How can test result change even when the learning rate is 0?

Here is my simple classification model:

 def __init__(self):
     self.fc1 = nn.Linear(246, 512)
     self.bn1 = nn.BatchNorm1d(512)
     self.relu1 = nn.ReLU()
     self.dout = nn.Dropout(0.5)
     self.fc2 = nn.Linear(512, 512)
     self.bn2 = nn.BatchNorm1d(512)
     self.prelu1 = nn.ReLU()
     self.dout1 = nn.Dropout(0.5)
     self.fc3 = nn.Linear(512, 512)
     self.bn3 = nn.BatchNorm1d(512)
     self.prelu2 = nn.ReLU()
     self.dout2 = nn.Dropout(0.5)
     self.fc4 = nn.Linear(512, 512)
     self.bn4 = nn.BatchNorm1d(512)
     self.prelu3 = nn.ReLU()
     self.dout3 = nn.Dropout(0.5)
     self.fc5 = nn.Linear(512, 512)
     self.bn5 = nn.BatchNorm1d(512)
     self.prelu4 = nn.ReLU()
     self.out = nn.Linear(512,1)
     self.out_act = nn.Sigmoid()
 def forward(self, input_):
     a1 = self.fc1(input_)
     h1 = self.relu1(self.bn1(a1))
     dout = self.dout(h1)
     a2 = self.fc2(dout)
     h2 = self.prelu1(self.bn2(a2))
     dout1 = self.dout1(h2)
     a3 = self.fc3(dout1)
     h3 = self.prelu2(self.bn3(a3))
     dout2 = self.dout2(h3)
     a4 = self.fc4(dout2)
     h4 = self.prelu3(self.bn4(a4))
     dout3 = self.dout3(h4)
     a5 = self.fc5(dout3)
     h5 = self.prelu4(self.bn5(a5))
     a6 = self.out(h5)
     y = self.out_act(a6)
     return y

During training even when I am fixing the learning rate to 0 still somehow the parameters get updated and I got different test results in different epoch.

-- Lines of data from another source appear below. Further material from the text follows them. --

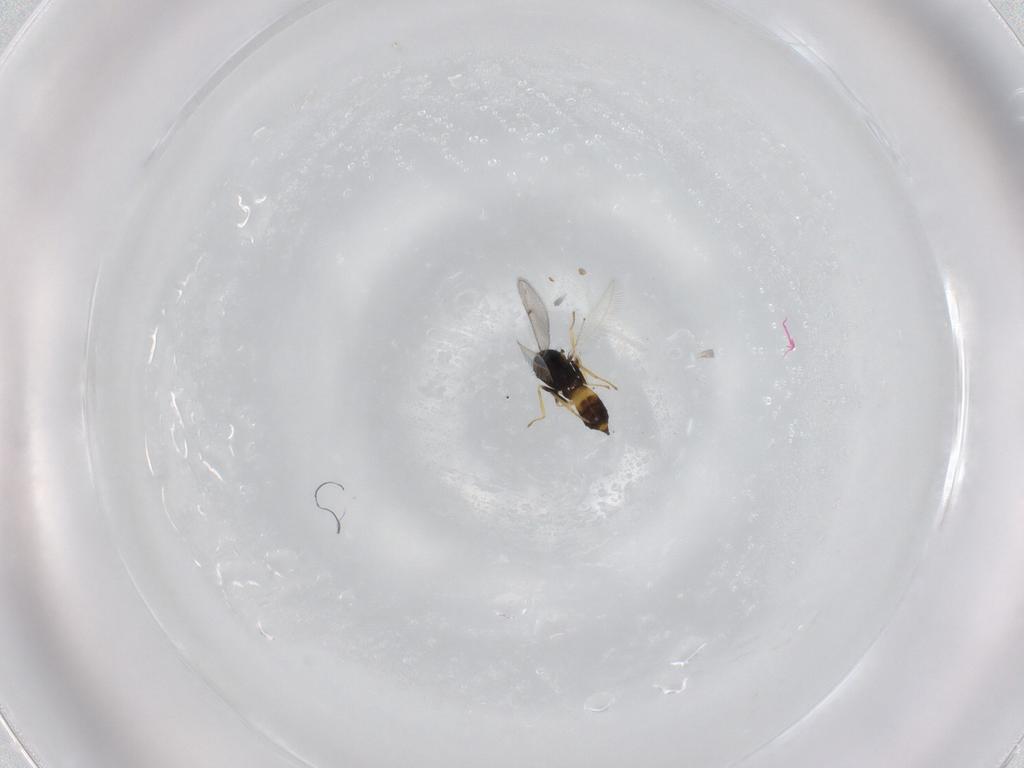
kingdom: Animalia
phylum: Arthropoda
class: Insecta
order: Hymenoptera
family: Eulophidae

How’s that possible? My understanding was if the lr =0 then the parameters update will be zero.
Any help is really appreciated.

If you leave your model in training mode (not calling model.eval() or calling model.train() explicitly), the running estimates in your batchnorm layers in your model will be updated.
Even without optimizing parameters, your validation outputs will change after a forward pass during training.

1 Like
for e in range(num_epochs):
        e_losses.append(train_epoch(X_train,Y_train,net, opt, criterion,4) )
        x_t = Variable(X[id_cv,:])
        Y_t = Y[id_cv,:]
        with torch.no_grad():
            y_t = net(x_t)
            y_ev = [x>0.5 for x in y_t]        
            yy = y_ev
        if e%100 == 0 and e!=0:

Here’s my code where I am calling model.eval() before validation. But, still the validation results are different for different epochs.

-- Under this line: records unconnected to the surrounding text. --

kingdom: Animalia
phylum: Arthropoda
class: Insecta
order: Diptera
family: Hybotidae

Using your code, I get exact the same results, if I call model.eval() before the loop:

x = torch.randn(10, 246)
target = torch.randint(0, 2, (10, 1)).float()
criterion = nn.BCELoss()
model = MyModel()

outputs = []
losses = []
with torch.no_grad():
    for _ in range(10):
        output = model(x)
        loss = criterion(output, target)

outputs = torch.stack(outputs)
print((outputs[0] == outputs).all())
> tensor(1, dtype=torch.uint8)

losses = torch.stack(losses)
print((losses[0] == losses).all())
> tensor(1, dtype=torch.uint8)

Note that the results will differ, if you comment model.eval().

In your code snippet you are using train_epoch, which seems to train the model?
If so, you will surely get different results for your evaluation, since the parameters changed.
Let me know, if I misunderstood something.

Thanks for the reply. Yes, train_epoch() is training the model but since I set lr=0, I thought that the validation results will be the same. But, it seems like the batch norm is changing the parameters even though the learning rate is 0. Is there any way to prevent it?

Since your model is probably still in .train() model, the running stats will be updated:

Try to call model.eval() before the training step.